- [Source material]

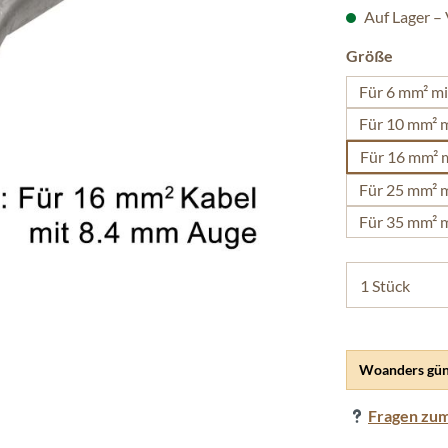
Auf Lager –
auswäh
Größe
Für 6 mm² m
Für 10 mm² 
Für 16 mm² 
Für 25 mm² 
Für 35 mm² 
Woanders gün
Fragen zum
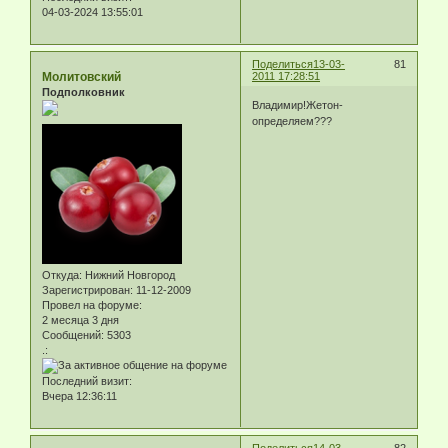
04-03-2024 13:55:01
Поделиться
13-03-
81
Молитовский
2011 17:28:51
Подполковник
Владимир!Жетон-
определяем???
Откуда:
Нижний Новгород
Зарегистрирован
: 11-12-2009
Провел на форуме:
2 месяца 3 дня
Сообщений:
5303
.:
Последний визит:
Вчера 12:36:11
Поделиться
14-03-
82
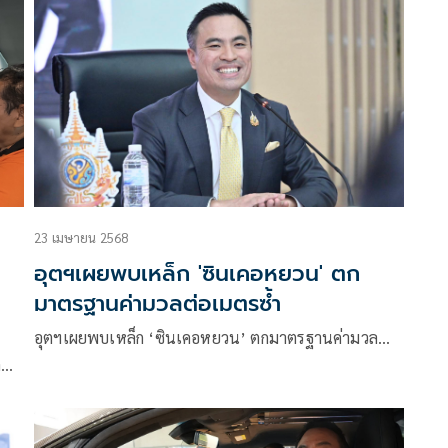
23 เมษายน 2568
อุตฯเผยพบเหล็ก 'ซินเคอหยวน' ตก
มาตรฐานค่ามวลต่อเมตรซ้ำ
อุตฯเผยพบเหล็ก ‘ซินเคอหยวน’ ตกมาตรฐานค่ามวล…
ด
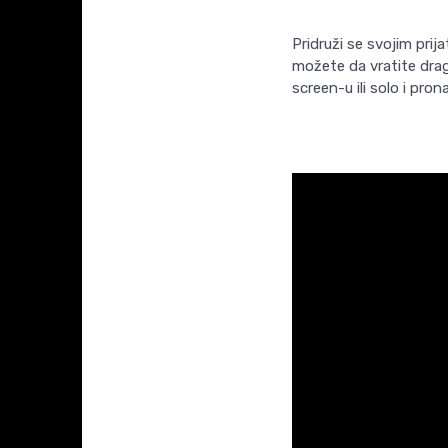
Pridruži se svojim prija
možete da vratite dragu
screen-u ili solo i pron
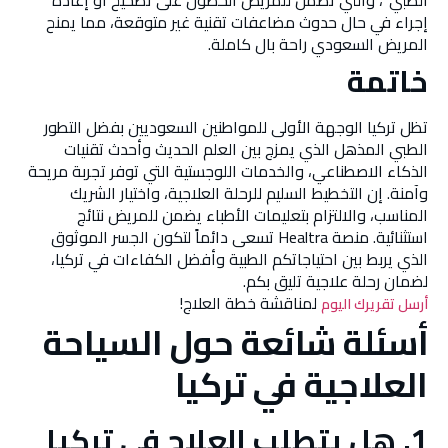
إجراء في حال حدوث مضاعفات تقنية غير متوقعة، مما يمنح
المريض السعودي راحة بال كاملة.
خاتمة
تظل تركيا الوجهة الأولى للمواطنين السعوديين بفضل التطور
الطبي المذهل الذي يمزج بين العلم الحديث وأحدث تقنيات
الذكاء الاصطناعي، والخدمات اللوجستية التي توفر تجربة مريحة
وآمنة. إن التخطيط السليم للرحلة العلاجية، واختيار الشريك
المناسب، والالتزام بتعليمات الأطباء يضمن للمريض نتائج
استثنائية. منصة Healtra تسعى دائماً لتكون الجسر الموثوق
الذي يربط بين احتياجاتكم الطبية وأفضل الكفاءات في تركيا،
لضمان رحلة علاجية تليق بكم.
لمناقشة خطة العلاج!
أرسل تقريرك اليوم
أسئلة شائعة حول السياحة
العلاجية في تركيا
1. هل يتطلب العلاج في تركيا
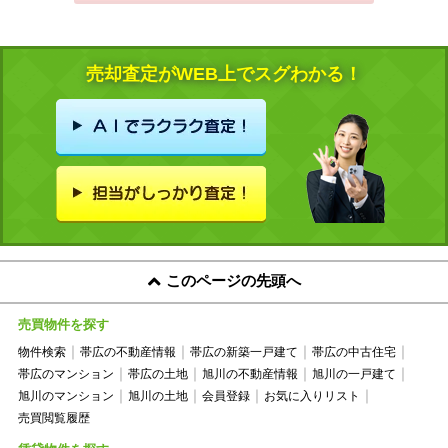
売却査定がWEB上でスグわかる！
このページの先頭へ
売買物件を探す
物件検索
帯広の不動産情報
帯広の新築一戸建て
帯広の中古住宅
帯広のマンション
帯広の土地
旭川の不動産情報
旭川の一戸建て
旭川のマンション
旭川の土地
会員登録
お気に入りリスト
売買閲覧履歴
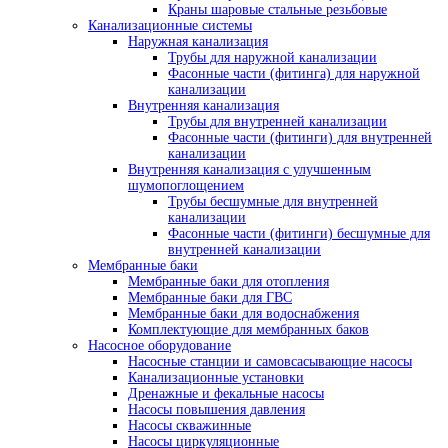
Краны шаровые стальные резьбовые
Канализационные системы
Наружная канализация
Трубы для наружной канализации
Фасонные части (фитинга) для наружной
канализации
Внутренняя канализация
Трубы для внутренней канализации
Фасонные части (фитинги) для внутренней
канализации
Внутренняя канализация с улучшенным
шумопоглощением
Трубы бесшумные для внутренней
канализации
Фасонные части (фитинги) бесшумные для
внутренней канализации
Мембранные баки
Мембранные баки для отопления
Мембранные баки для ГВС
Мембранные баки для водоснабжения
Комплектующие для мембранных баков
Насосное оборудование
Насосные станции и самовсасывающие насосы
Канализационные установки
Дренажные и фекальные насосы
Насосы повышения давления
Насосы скважинные
Насосы циркуляционные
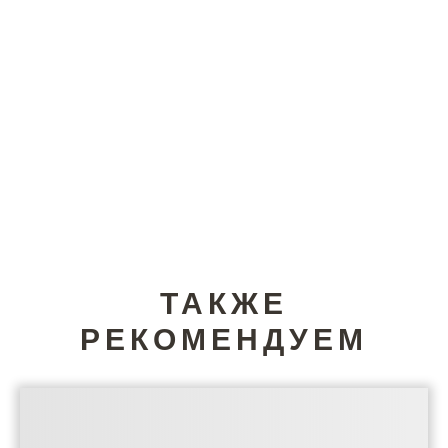
ТАКЖЕ
РЕКОМЕНДУЕМ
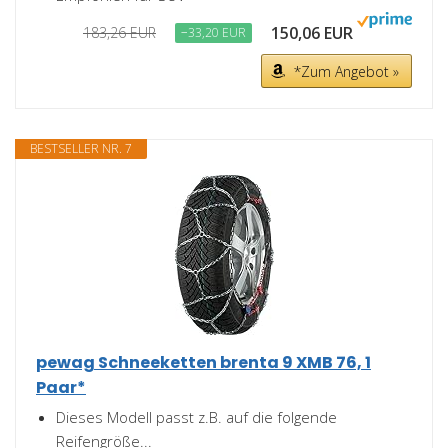
150,06 EUR
183,26 EUR
−33,20 EUR
*Zum Angebot »
BESTSELLER NR. 7
pewag Schneeketten brenta 9 XMB 76, 1
Paar*
Dieses Modell passt z.B. auf die folgende
Reifengröße...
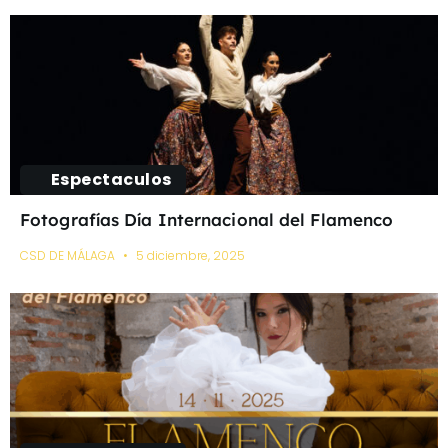
Espectaculos
Fotografías Día Internacional del Flamenco
CSD DE MÁLAGA
5 diciembre, 2025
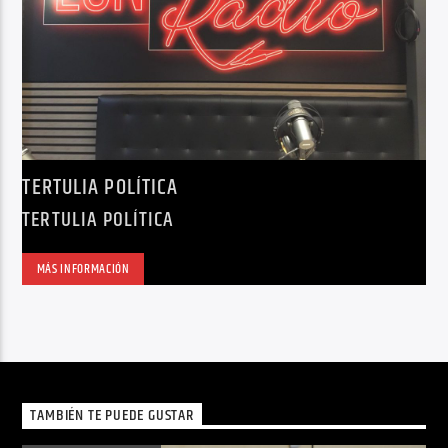
TERTULIA POLÍTICA
TERTULIA POLÍTICA
MÁS INFORMACIÓN
TAMBIÉN TE PUEDE GUSTAR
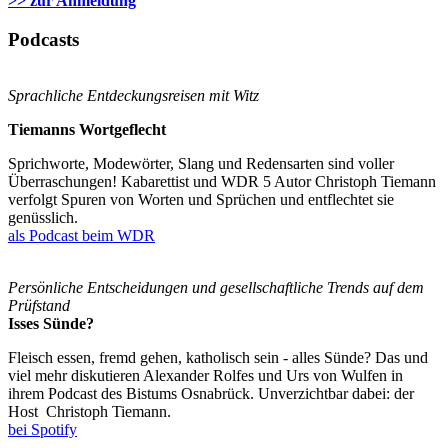
>> zur Anmeldung
Podcasts
Sprachliche Entdeckungsreisen mit Witz
Tiemanns Wortgeflecht
Sprichworte, Modewörter, Slang und Redensarten sind voller
Überraschungen! Kabarettist und WDR 5 Autor Christoph Tiemann
verfolgt Spuren von Worten und Sprüchen und entflechtet sie
genüsslich.
als Podcast beim WDR
Persönliche Entscheidungen und gesellschaftliche Trends auf dem
Prüfstand
Isses Sünde?
Fleisch essen, fremd gehen, katholisch sein - alles Sünde? Das und
viel mehr diskutieren Alexander Rolfes und Urs von Wulfen in
ihrem Podcast des Bistums Osnabrück. Unverzichtbar dabei: der
Host Christoph Tiemann.
bei Spotify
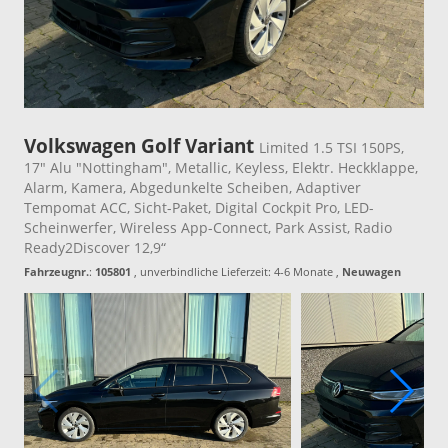
Volkswagen Golf Variant
Limited 1.5 TSI 150PS,
17" Alu "Nottingham", Metallic, Keyless, Elektr. Heckklappe,
Alarm, Kamera, Abgedunkelte Scheiben, Adaptiver
Tempomat ACC, Sicht-Paket, Digital Cockpit Pro, LED-
Scheinwerfer, Wireless App-Connect, Park Assist, Radio
Ready2Discover 12,9“
Fahrzeugnr.
:
105801
, unverbindliche Lieferzeit: 4-6 Monate ,
Neuwagen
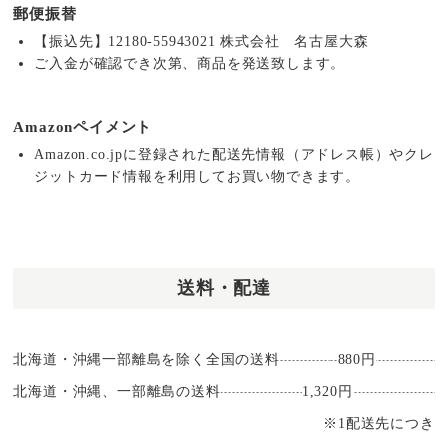
郵便振替
【振込先】12180-55943021 株式会社 名古屋大森
ご入金が確認でき次第、商品を発送致します。
Amazonペイメント
Amazon.co.jpに登録された配送先情報（アドレス帳）やクレ
ジットカード情報を利用してお買い物できます。
送料・配達
北海道・沖縄一部離島を除く全国の送料
880円
北海道・沖縄、一部離島の送料
1,320円
※1配送先につき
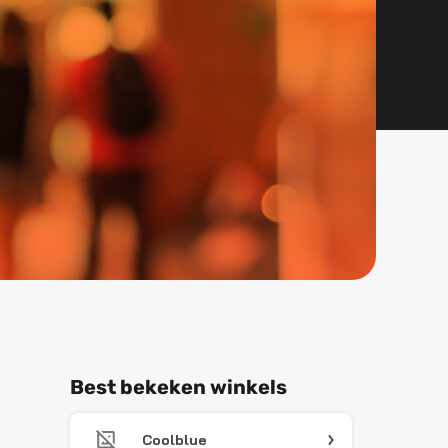
Best bekeken winkels
Coolblue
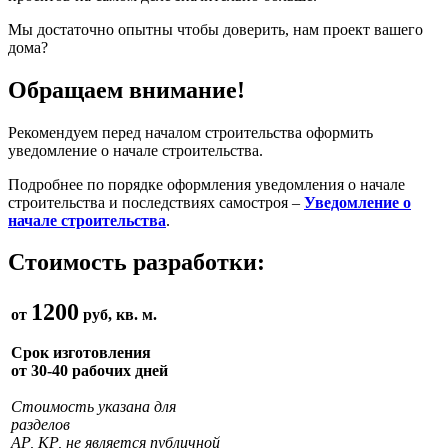
Мы достаточно опытны чтобы доверить, нам проект вашего
дома?
Обращаем внимание!
Рекомендуем перед началом строительства оформить
уведомление о начале строительства.
Подробнее по порядке оформления уведомления о начале
строительства и последствиях самостроя –
Уведомление о
начале строительства
.
Стоимость разработки:
1200
от
руб, кв. м.
Срок изготовления
от 30-40 рабочих дней
Стоимость указана для
разделов
АР, КР, не является публичной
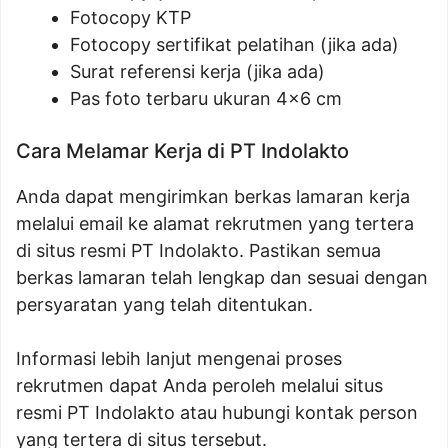
Fotocopy KTP
Fotocopy sertifikat pelatihan (jika ada)
Surat referensi kerja (jika ada)
Pas foto terbaru ukuran 4×6 cm
Cara Melamar Kerja di PT Indolakto
Anda dapat mengirimkan berkas lamaran kerja
melalui email ke alamat rekrutmen yang tertera
di situs resmi PT Indolakto. Pastikan semua
berkas lamaran telah lengkap dan sesuai dengan
persyaratan yang telah ditentukan.
Informasi lebih lanjut mengenai proses
rekrutmen dapat Anda peroleh melalui situs
resmi PT Indolakto atau hubungi kontak person
yang tertera di situs tersebut.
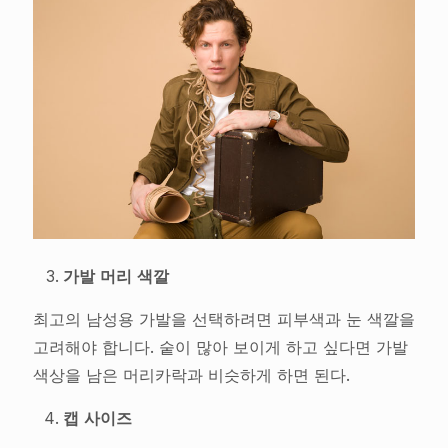
가발 머리 색깔
최고의 남성용 가발을 선택하려면 피부색과 눈 색깔을
고려해야 합니다. 숱이 많아 보이게 하고 싶다면 가발
색상을 남은 머리카락과 비슷하게 하면 된다.
캡 사이즈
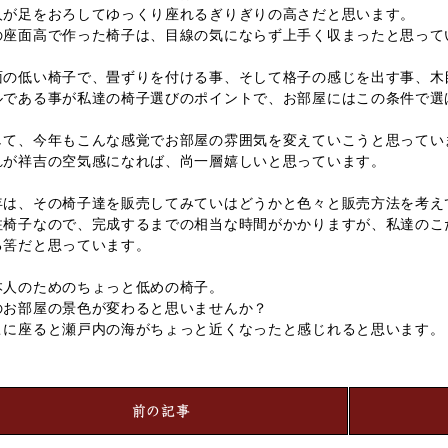
人が足をおろしてゆっくり座れるぎりぎりの高さだと思います。
の座面高で作った椅子は、目線の気にならず上手く収まったと思って
面の低い椅子で、畳ずりを付ける事、そして格子の感じを出す事、木
ルである事が私達の椅子選びのポイントで、お部屋にはこの条件で選
。
して、今年もこんな感覚でお部屋の雰囲気を変えていこうと思ってい
れが祥吉の空気感になれば、尚一層嬉しいと思っています。
年は、その椅子達を販売してみていはどうかと色々と販売方法を考え
注椅子なので、完成するまでの相当な時間がかかりますが、私達のこ
る筈だと思っています。
本人のためのちょっと低めの椅子。
のお部屋の景色が変わると思いませんか？
こに座ると瀬戸内の海がちょっと近くなったと感じれると思います。
前の記事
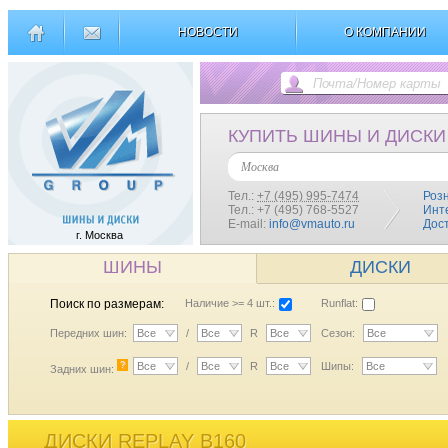
НОВОСТИ
О КОМПАНИИ
КУПИТЬ ШИНЫ И ДИСКИ
Москва
Тел.:
+7 (495) 995-7474
Роз
Тел.: +7 (495) 768-5527
Инт
E-mail:
info@vmauto.ru
Дос
г. Москва
ШИНЫ
ДИСКИ
Поиск по размерам:
Наличие >= 4 шт.:
Runflat:
Передних шин:
Все
/
Все
R
Все
Сезон:
Все
?
Все
/
Все
R
Все
Шипы:
Все
Задних шин:
ДИСКИ REPLAY B160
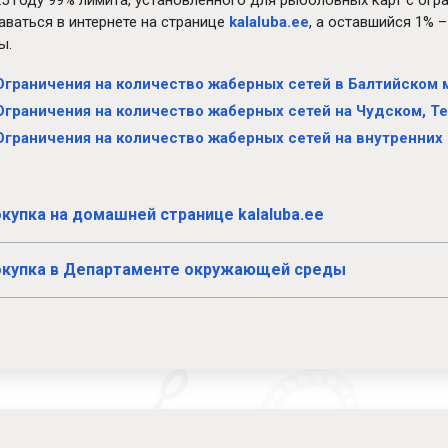
25 году 99% лимита, установленного для рыболовных карт с огр
аваться в интернете на странице
kalaluba.ee
, а оставшийся 1% 
ы.
Ограничения на количество жаберных сетей в Балтийском 
Ограничения на количество жаберных сетей на Чудском, Т
Ограничения на количество жаберных сетей на внутренних
окупка на домашней странице kalaluba.ee
Покупка в Департаменте окружающей среды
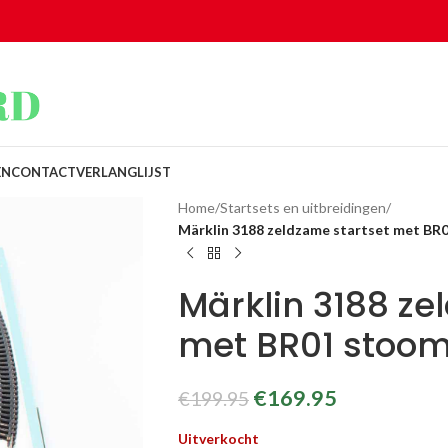
EN
CONTACT
VERLANGLIJST
Home
/
Startsets en uitbreidingen
/
Märklin 3188 zeldzame startset met BR
Märklin 3188 ze
met BR01 stoom
€
169.95
€
199.95
Uitverkocht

- [Written task] Set out the records from the beginning through the line containing "screen-u ili solo i pron" as a Markdown table with the columns n and Line: one numbered row per line, with blank lines and pictures left out.

- [Expected output]
| n | Line |
|---|---|
| 1 | Auf Lager – |
| 2 | auswäh |
| 3 | Größe |
| 4 | Für 6 mm² m |
| 5 | Für 10 mm²  |
| 6 | Für 16 mm²  |
| 7 | Für 25 mm²  |
| 8 | Für 35 mm²  |
| 9 | Woanders gün |
| 10 | Fragen zum |
| 11 | 04-03-2024 13:55:01 |
| 12 | Поделиться |
| 13 | 13-03- |
| 14 | 81 |
| 15 | Молитовский |
| 16 | 2011 17:28:51 |
| 17 | Подполковник |
| 18 | Владимир!Жетон- |
| 19 | определяем??? |
| 20 | Откуда: |
| 21 | Нижний Новгород |
| 22 | Зарегистрирован |
| 23 | : 11-12-2009 |
| 24 | Провел на форуме: |
| 25 | 2 месяца 3 дня |
| 26 | Сообщений: |
| 27 | 5303 |
| 28 | .: |
| 29 | Последний визит: |
| 30 | Вчера 12:36:11 |
| 31 | Поделиться |
| 32 | 14-03- |
| 33 | 82 |
| 34 | 23 เมษายน 2568 |
| 35 | อุตฯเผยพบเหล็ก 'ซินเคอหยวน' ตก |
| 36 | มาตรฐานค่ามวลต่อเมตรซ้ำ |
| 37 | อุตฯเผยพบเหล็ก ‘ซินเคอหยวน’ ตกมาตรฐานค่ามวล… |
| 38 | ด |
| 39 | Pridruži se svojim prija |
| 40 | možete da vratite dragu |
| 41 | screen-u ili solo i pron |